Louise Portal : Journal de la quête amoureuse
canoe.ca/Benoit Aubin
Imaginez un peu: une femme belle, séduisante, gentille, comédienne et branchée sur tout le beau monde de son temps. En cette époque bénie de la révolution sexuelle, la vie amoureuse devait ressembler au paradis. C’était l’enfer, écrit Louise Portal.
«C’est la quête amoureuse d'une femme qui ne vit jamais ce grand amour auquel elle aspire, mais qui se révèle à elle-même, à travers toutes les rencontres amoureuses qu’elle va faire. Elle découvre qu’elle est une rêveuse, une romantique. »
Le journal intime de Louise Portal n’était pas du type: «Cher journal.» Rien de vraiment explicite. C’est plutôt un long monologue intensément poétique, un long cri du coeur d’une jeune femme intense, romantique, trop belle pour son bien, et qui peine à cerner sa pensée, qui la fuit sans cesse dans des métaphores étonnantes, fleuries, enivrantes, mais souvent hermétiques. «Je voudrais parler de ma vie concrètement, et j’en suis incapable», écrit-elle, avec une candeur quelque peu désolée.
Ce n’était pas les drogues pourtant. «Je ne fumais pas tellement de pot; ça se passait dans ma tête, je l’avoue, dit-elle. Ma vie intérieure est comme ça. J’ai un monde imaginaire qui est extrêmement fort. Dans ces années-là, c’était parfois difficile.»
Narcissique
On y découvre une jeune femme narcissique, qui s’écrit comme devant un miroir, seule, angoissée, éperdue d’un amour qui ne trouve pas son égal. «Je me sens minuscule devant la vie. J’ai la fragilité d’un conte de fées dans un livre de guerre.»

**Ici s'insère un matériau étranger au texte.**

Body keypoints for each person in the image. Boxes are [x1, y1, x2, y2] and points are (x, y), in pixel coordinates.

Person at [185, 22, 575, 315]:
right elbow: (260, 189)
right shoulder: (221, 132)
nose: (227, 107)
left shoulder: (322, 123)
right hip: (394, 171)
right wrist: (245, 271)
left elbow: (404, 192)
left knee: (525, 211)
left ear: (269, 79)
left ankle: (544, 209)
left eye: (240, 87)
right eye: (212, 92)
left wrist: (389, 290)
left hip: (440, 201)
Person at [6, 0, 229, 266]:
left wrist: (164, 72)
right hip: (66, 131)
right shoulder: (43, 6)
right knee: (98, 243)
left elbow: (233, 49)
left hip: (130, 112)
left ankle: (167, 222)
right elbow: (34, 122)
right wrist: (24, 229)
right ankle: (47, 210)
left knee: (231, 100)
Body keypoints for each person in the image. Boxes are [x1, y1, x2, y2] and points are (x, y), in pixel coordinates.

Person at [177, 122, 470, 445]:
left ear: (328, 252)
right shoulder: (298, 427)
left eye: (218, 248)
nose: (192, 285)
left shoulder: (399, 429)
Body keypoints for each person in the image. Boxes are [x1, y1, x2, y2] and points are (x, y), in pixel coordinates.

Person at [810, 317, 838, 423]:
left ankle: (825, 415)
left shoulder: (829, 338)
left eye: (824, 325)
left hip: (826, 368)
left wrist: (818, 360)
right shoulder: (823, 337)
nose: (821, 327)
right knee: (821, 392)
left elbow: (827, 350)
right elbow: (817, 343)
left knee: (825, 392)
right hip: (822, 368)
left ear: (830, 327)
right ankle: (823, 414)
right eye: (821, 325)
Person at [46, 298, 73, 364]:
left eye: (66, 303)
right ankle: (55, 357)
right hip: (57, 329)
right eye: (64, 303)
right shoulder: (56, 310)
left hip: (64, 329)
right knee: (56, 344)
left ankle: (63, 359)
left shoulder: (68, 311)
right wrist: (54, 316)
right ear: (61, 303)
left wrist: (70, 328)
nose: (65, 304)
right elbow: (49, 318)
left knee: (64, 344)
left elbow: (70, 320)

La révolution sexuelle n’a pas vraiment changé l'âme des filles, conclut-elle aujourd'hui. «Nous étions très libres, mais notre coeur était toujours en quête de l'amour. Faire l'amour était une chose, mais la quête amoureuse était sous d'autres cieux.» Elle écrit: «Tant de fois, je me suis laissée déshabiller sans amour…»
Louise Portal est aujourd'hui mariée, heureuse et sereine. «C’est l’écriture qui m'a permis de combler cette faille de mon âme. Écrire a été un geste thérapeutique pour moi.»
Appelez-moi Jeanne…
Si Louise Portal a plusieurs plumes à son chapeau, elle a aussi plusieurs noms pour s’y retrouver.
D’abord, son vrai nom. C’est Louise Lapointe. Portal, c’était le nom de plume de son père, Marcel Portal, un écrivain du Saguenay aujourd'hui un peu oublié (à qui sa fille vouait une grande admiration).
«Portal, dit Louise, c’est mon nom public, le nom de la comédienne. Louise, c'est le nom de la petite fille que j’ai déjà été.»
Mais elle aussi a un nom de plume. Dans ses écrits, depuis Jeanne Janvier, publié en 1980, son héroïne s’appelle Jeanne, et Jeanne, c’est sa Louise secrète et intérieure.
«Je ne fais jamais de plan quand j’écris; je me laisse guider par l’inconscient», dit-elle.
Le côté narcissique qu’elle dévoile dans ses cahiers de jeune femme? «Je l’ai encore. Dans mes romans, je me mets toujours en scène sous le nom de Jeanne.»